═════ TEXTO PARA LEER ═════

Esta separación entre la experiencia cotidiana y el sistema en que vivimos trae como resultado una creciente alienación: nos sentimos a la deriva en un mundo que no comprendemos. El teórico cultural Fredric Jameson apunta que la proliferación de las teorías de la conspiración es en parte una respuesta a estas circunstancias.26 Las teorías de la conspiración funcionan reduciendo la agencia que dirige el mundo a una sola figura de poder (el grupo Bilderberg, los masones o cualquier otro chivo expiatorio que resulte conveniente). A pesar de la extraordinaria complejidad de algunas de estas teorías, sólo ofrecen una respuesta reconfortantemente simple a la pregunta de quién está detrás de todo y a cuál es nuestro propio papel en la situación. En otras palabras, actúan justo como un mapa cognitivo (defectuoso).

═════ CONJUNTO DE REGISTROS ═════

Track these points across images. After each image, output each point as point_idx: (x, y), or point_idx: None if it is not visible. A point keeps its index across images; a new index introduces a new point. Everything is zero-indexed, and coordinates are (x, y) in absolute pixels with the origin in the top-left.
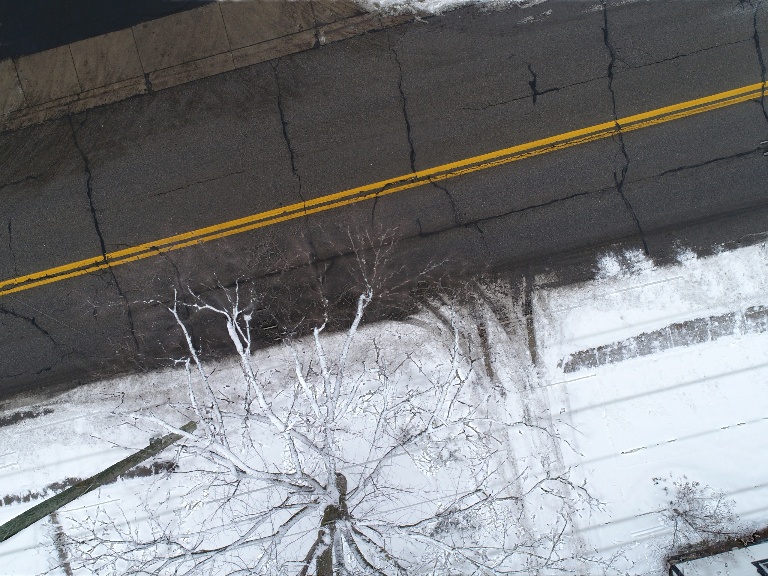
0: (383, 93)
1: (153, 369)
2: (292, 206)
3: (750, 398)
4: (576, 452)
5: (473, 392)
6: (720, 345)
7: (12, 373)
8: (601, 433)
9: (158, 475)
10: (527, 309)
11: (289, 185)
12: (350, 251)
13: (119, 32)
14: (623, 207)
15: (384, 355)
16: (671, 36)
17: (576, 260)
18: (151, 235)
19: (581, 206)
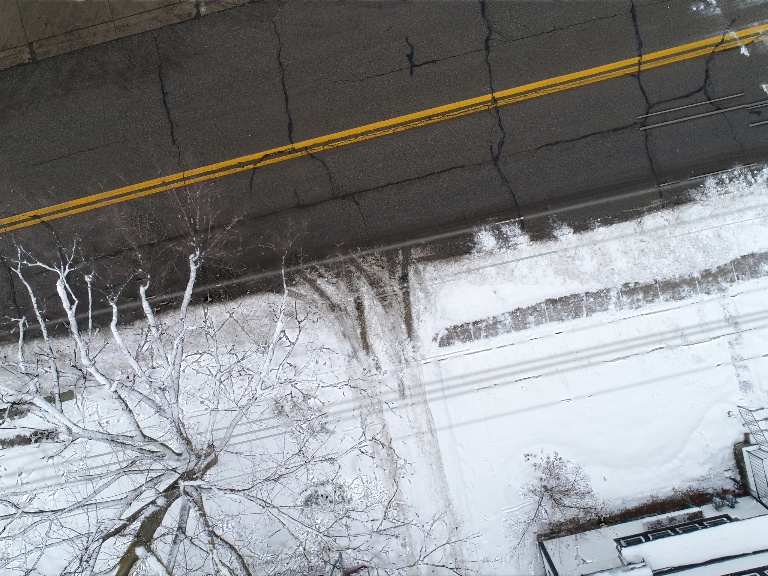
0: (262, 64)
1: (34, 338)
2: (171, 176)
3: (622, 375)
4: None
5: (349, 365)
6: (594, 321)
7: None
8: (473, 408)
9: (37, 444)
10: (404, 283)
11: (169, 155)
12: (228, 222)
13: (3, 1)
14: (499, 181)
15: (259, 326)
16: (548, 9)
17: (452, 234)
18: None
19: (457, 179)
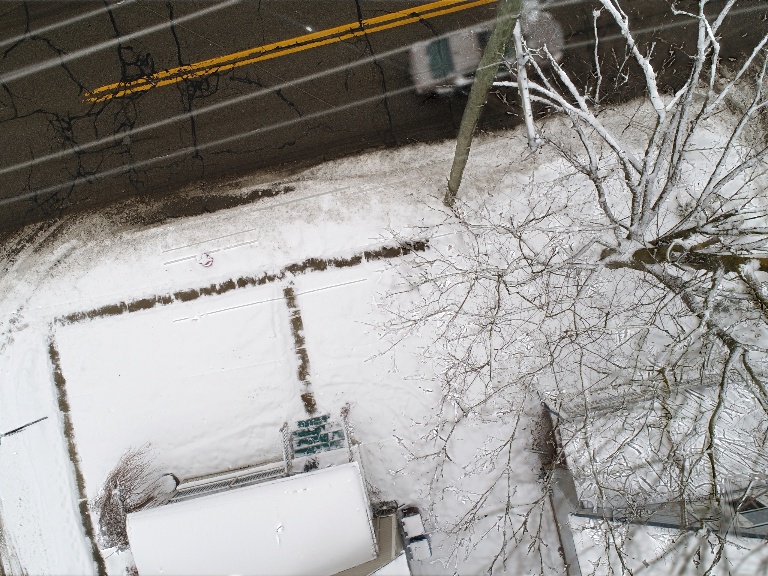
0: None
1: (405, 144)
2: None
3: None
4: None
5: (752, 170)
6: None
7: (252, 148)
8: None
9: (408, 255)
10: None
11: None
12: None
13: None
14: None
15: None
16: None
17: None
18: (412, 1)
19: None
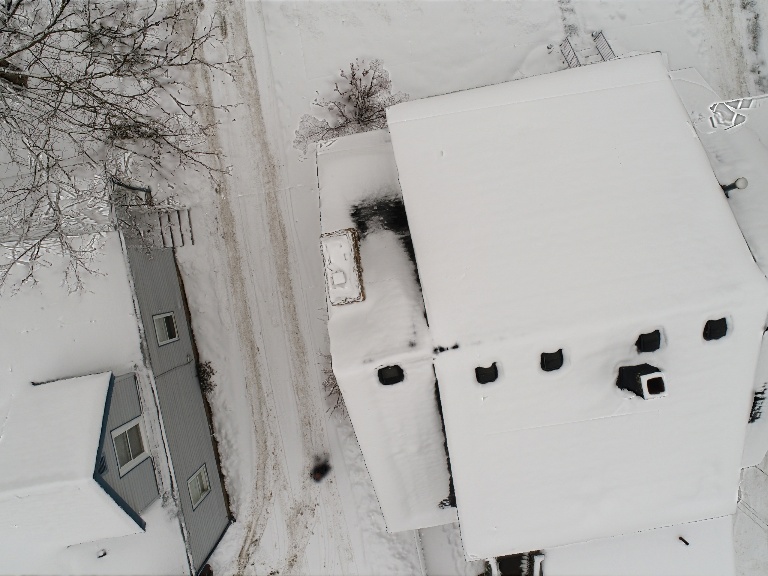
0: None
1: None
2: None
3: (445, 11)
4: None
5: (171, 2)
6: None
7: None
8: (293, 43)
9: None
10: None
11: None
12: None
13: None
14: None
15: None
16: None
17: None
18: None
19: None
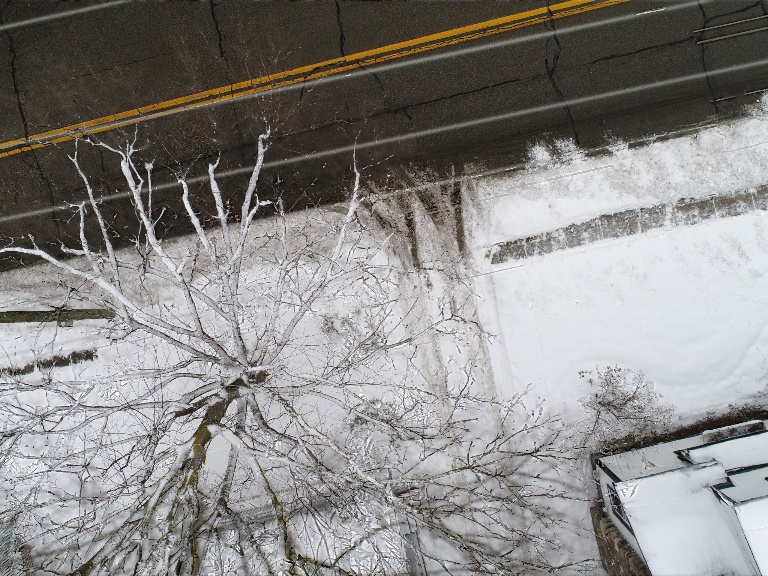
0: None
1: (74, 256)
2: (219, 89)
3: (679, 290)
4: (473, 293)
5: None
6: (649, 236)
7: None
8: (527, 324)
9: None
10: (456, 199)
11: (216, 68)
12: None
13: None
14: (554, 95)
15: None
16: None
17: (506, 149)
18: None
19: (512, 93)
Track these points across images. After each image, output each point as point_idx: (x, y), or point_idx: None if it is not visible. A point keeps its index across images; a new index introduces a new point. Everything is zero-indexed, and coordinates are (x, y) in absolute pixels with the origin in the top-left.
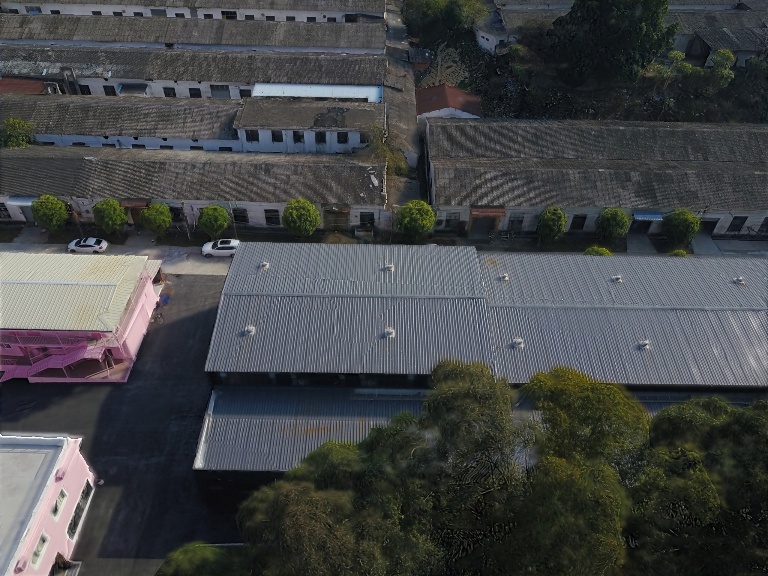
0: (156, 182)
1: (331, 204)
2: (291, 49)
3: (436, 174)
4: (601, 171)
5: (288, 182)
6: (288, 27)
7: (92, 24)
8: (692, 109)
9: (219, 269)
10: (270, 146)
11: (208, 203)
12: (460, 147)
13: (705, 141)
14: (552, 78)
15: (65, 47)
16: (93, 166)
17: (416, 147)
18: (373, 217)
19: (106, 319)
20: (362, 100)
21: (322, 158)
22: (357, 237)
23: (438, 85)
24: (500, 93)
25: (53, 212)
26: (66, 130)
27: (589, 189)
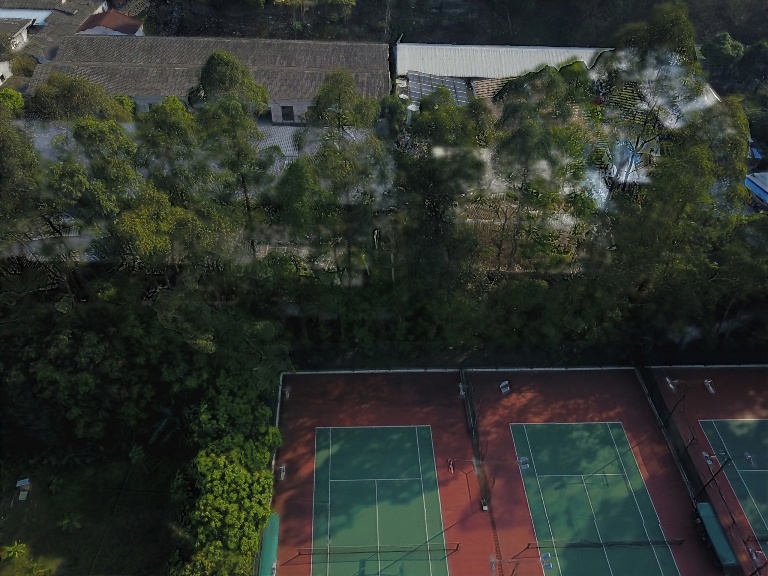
0: None
1: None
2: None
3: (36, 70)
4: (177, 69)
5: None
6: None
7: None
8: (324, 32)
9: None
10: None
11: None
12: (83, 54)
13: (295, 51)
14: (207, 5)
15: None
16: None
17: (50, 55)
18: None
19: None
20: (33, 21)
21: None
22: None
23: None
24: (166, 19)
25: None
26: None
27: (160, 82)
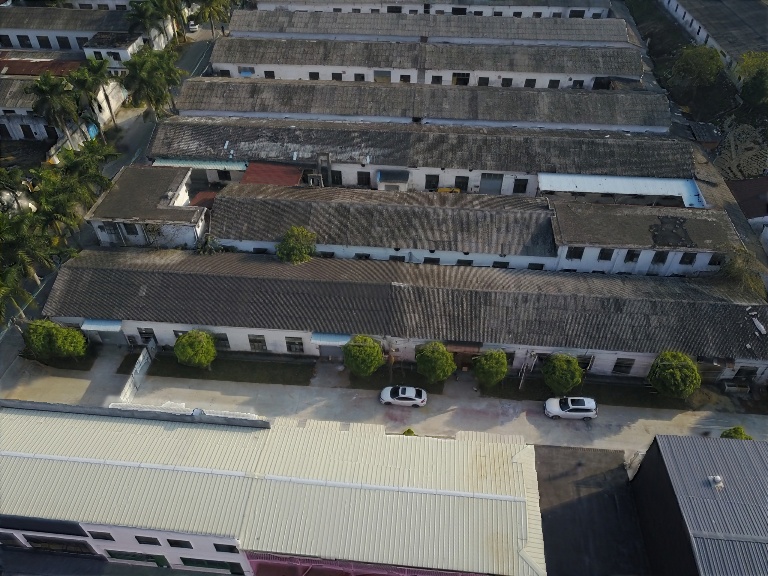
0: (484, 319)
1: (710, 357)
2: (558, 125)
3: None
4: None
5: (649, 325)
6: (551, 98)
7: (329, 94)
8: None
9: (574, 438)
10: (592, 264)
11: (552, 349)
12: None
13: None
14: None
15: (308, 123)
16: (405, 295)
17: None
18: (755, 372)
19: (531, 558)
20: (672, 197)
21: (672, 287)
22: (728, 394)
23: (758, 178)
24: None
25: (372, 359)
26: (351, 240)
27: None
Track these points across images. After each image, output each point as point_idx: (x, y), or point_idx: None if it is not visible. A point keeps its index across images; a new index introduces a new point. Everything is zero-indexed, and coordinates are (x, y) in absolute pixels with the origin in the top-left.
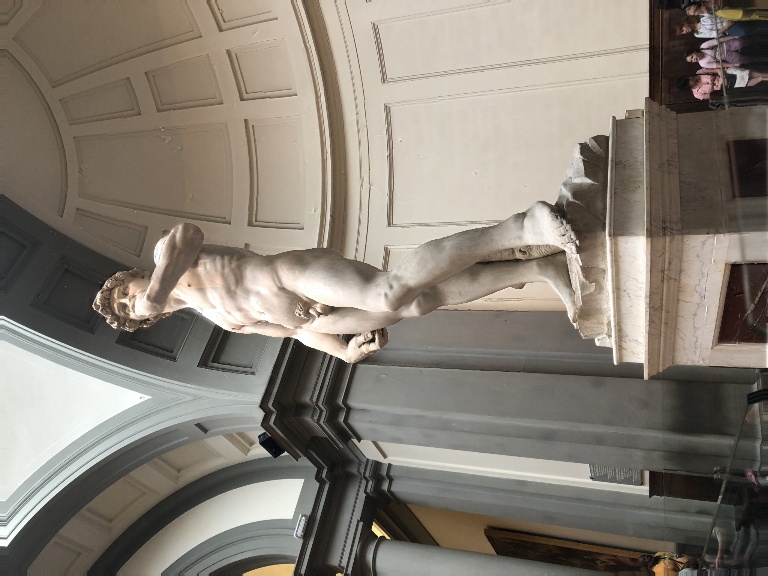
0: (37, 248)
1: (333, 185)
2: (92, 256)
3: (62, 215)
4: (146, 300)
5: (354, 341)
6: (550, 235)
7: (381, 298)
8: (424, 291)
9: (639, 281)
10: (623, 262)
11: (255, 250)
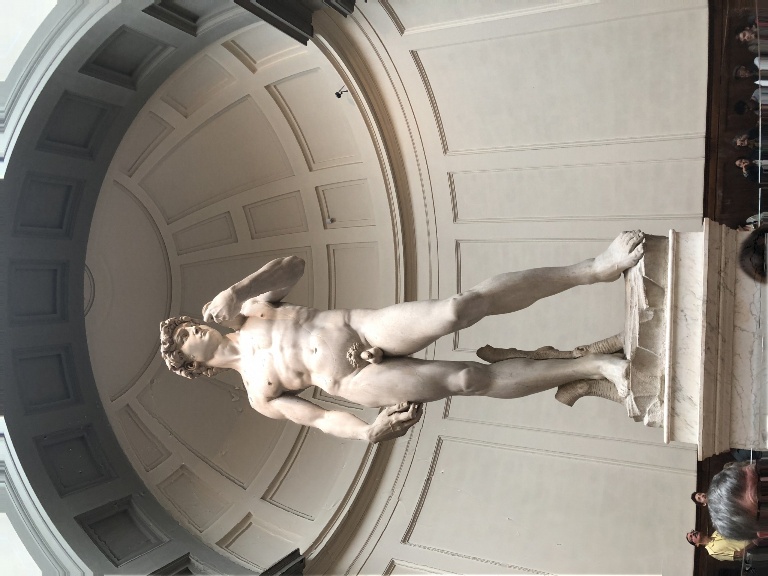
0: (77, 404)
1: (363, 486)
2: (112, 441)
3: (113, 400)
4: (230, 289)
5: (386, 409)
6: (619, 252)
7: (449, 302)
8: (476, 366)
9: (696, 296)
10: (683, 267)
11: (255, 523)
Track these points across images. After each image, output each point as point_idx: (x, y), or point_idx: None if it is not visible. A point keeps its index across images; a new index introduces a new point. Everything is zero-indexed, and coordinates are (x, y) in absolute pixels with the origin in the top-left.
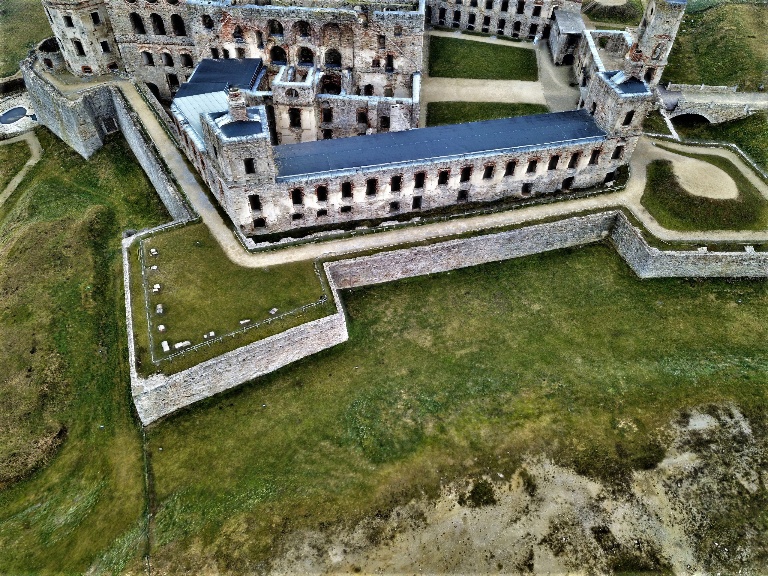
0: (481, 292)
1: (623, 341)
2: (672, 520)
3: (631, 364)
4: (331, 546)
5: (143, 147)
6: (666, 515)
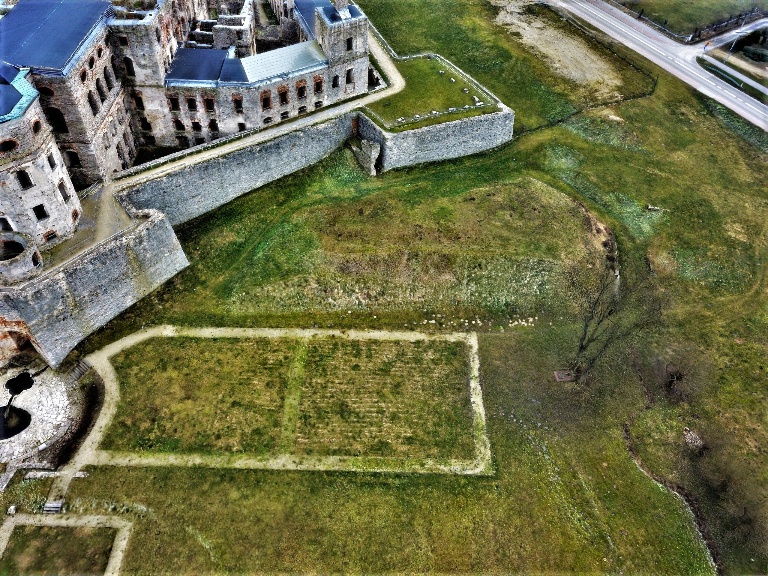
0: (389, 36)
1: (416, 5)
2: (509, 2)
3: (432, 3)
4: (554, 66)
5: (256, 150)
6: (507, 2)
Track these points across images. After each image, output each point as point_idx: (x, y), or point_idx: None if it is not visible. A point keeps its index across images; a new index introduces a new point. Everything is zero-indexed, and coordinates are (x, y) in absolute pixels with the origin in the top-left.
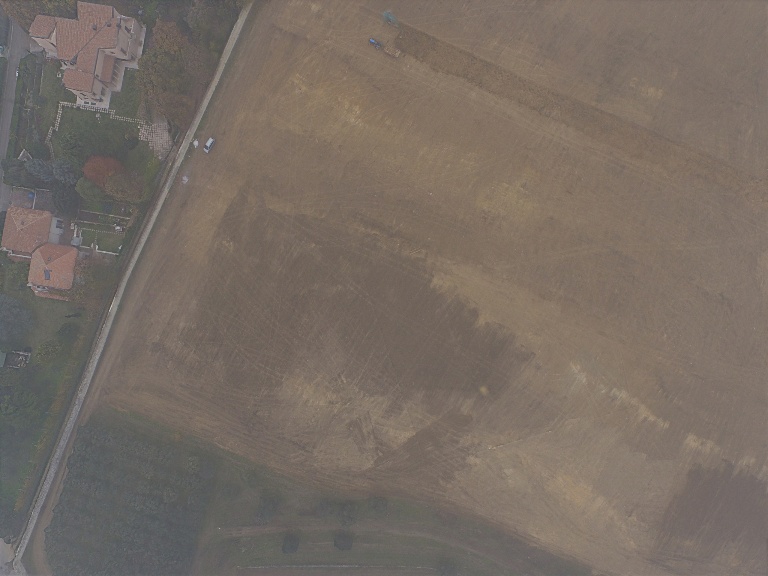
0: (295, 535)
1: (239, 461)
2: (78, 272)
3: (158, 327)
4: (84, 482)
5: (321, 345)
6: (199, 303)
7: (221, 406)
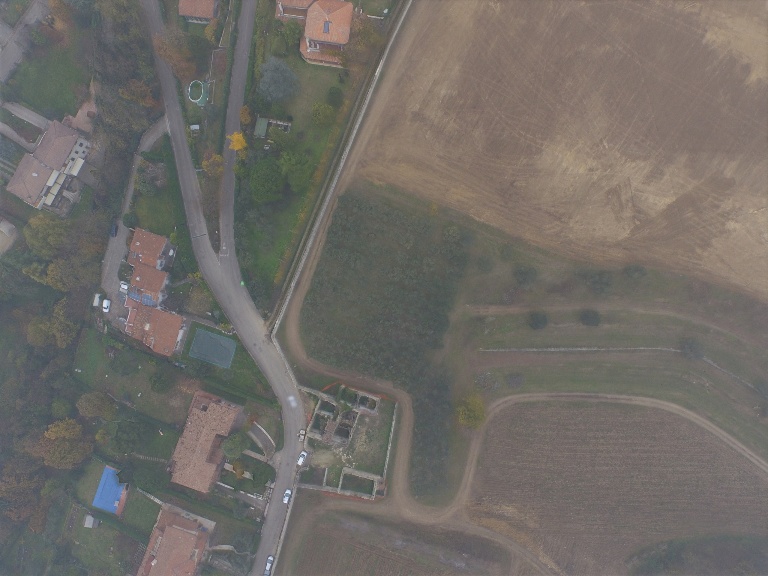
0: (540, 314)
1: (492, 235)
2: (357, 24)
3: (418, 95)
4: (345, 251)
5: (584, 110)
6: (462, 69)
7: (478, 177)
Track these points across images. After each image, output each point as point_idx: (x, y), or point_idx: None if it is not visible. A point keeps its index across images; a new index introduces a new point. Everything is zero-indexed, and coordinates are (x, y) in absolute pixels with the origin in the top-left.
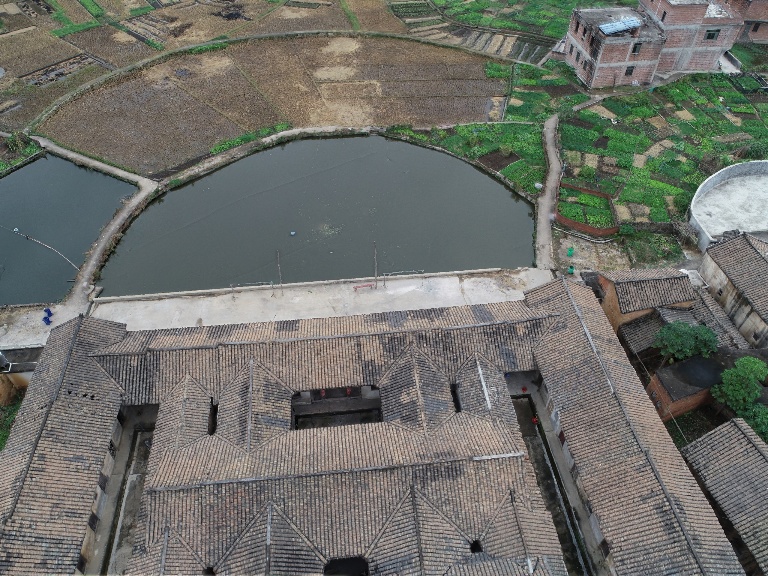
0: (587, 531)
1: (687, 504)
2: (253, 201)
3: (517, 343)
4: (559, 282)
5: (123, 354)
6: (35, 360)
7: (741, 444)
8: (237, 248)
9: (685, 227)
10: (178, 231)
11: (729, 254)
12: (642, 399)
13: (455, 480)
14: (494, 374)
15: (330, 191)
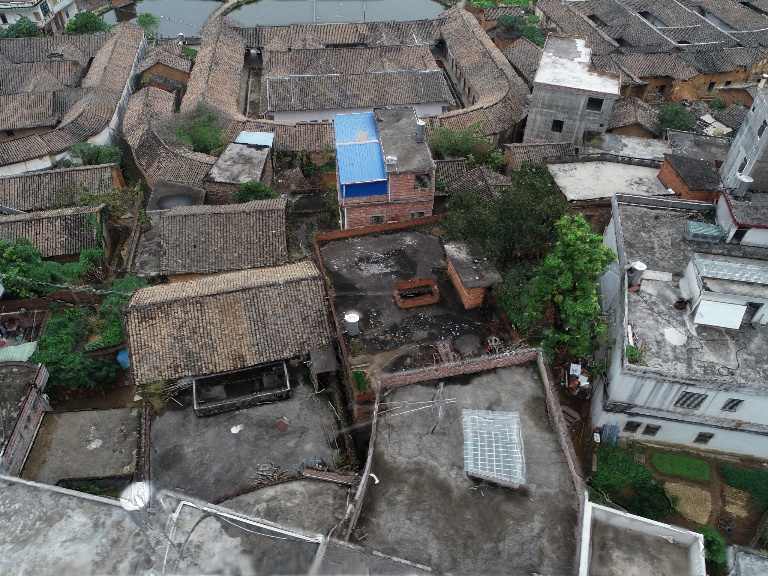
0: (459, 87)
1: (494, 53)
2: (294, 7)
3: (433, 28)
4: (455, 7)
5: (245, 28)
6: (198, 41)
7: (524, 43)
8: (288, 22)
9: (533, 7)
10: (252, 20)
11: (545, 3)
12: (486, 37)
13: (399, 52)
14: (421, 39)
15: (338, 4)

═════

OBJETIVO 1:
Contesta estas preguntas sobre el fragmento:
(a) ¿A qué teórico cultural se nombra?
(b) ¿Qué dos figuras de poder se dan como ejemplo entre paréntesis?
(c) ¿Cómo actúan las teorías de la conspiración, según la última oración?
OBJETIVO 2: Cambia "mapa cognitivo" por "plano mental" en el fragmento y escribe de nuevo todo lo que va desde "Esta separación entre" hasta "mapa cognitivo (defectuoso).".
OBJETIVO 3: Enumera todos los verbos conjugados en primera persona del plural que aparecen en el fragmento.

RESPUESTA COMPLETA 1:
(a) Fredric Jameson.
(b) El grupo Bilderberg y los masones.
(c) Justo como un mapa cognitivo (defectuoso).

RESPUESTA COMPLETA 2:
Esta separación entre la experiencia cotidiana y el sistema en que vivimos trae como resultado una creciente alienación: nos sentimos a la deriva en un mundo que no comprendemos. El teórico cultural Fredric Jameson apunta que la proliferación de las teorías de la conspiración es en parte una respuesta a estas circunstancias.26 Las teorías de la conspiración funcionan reduciendo la agencia que dirige el mundo a una sola figura de poder (el grupo Bilderberg, los masones o cualquier otro chivo expiatorio que resulte conveniente). A pesar de la extraordinaria complejidad de algunas de estas teorías, sólo ofrecen una respuesta reconfortantemente simple a la pregunta de quién está detrás de todo y a cuál es nuestro propio papel en la situación. En otras palabras, actúan justo como un plano mental (defectuoso).

RESPUESTA COMPLETA 3: vivimos, sentimos, comprendemos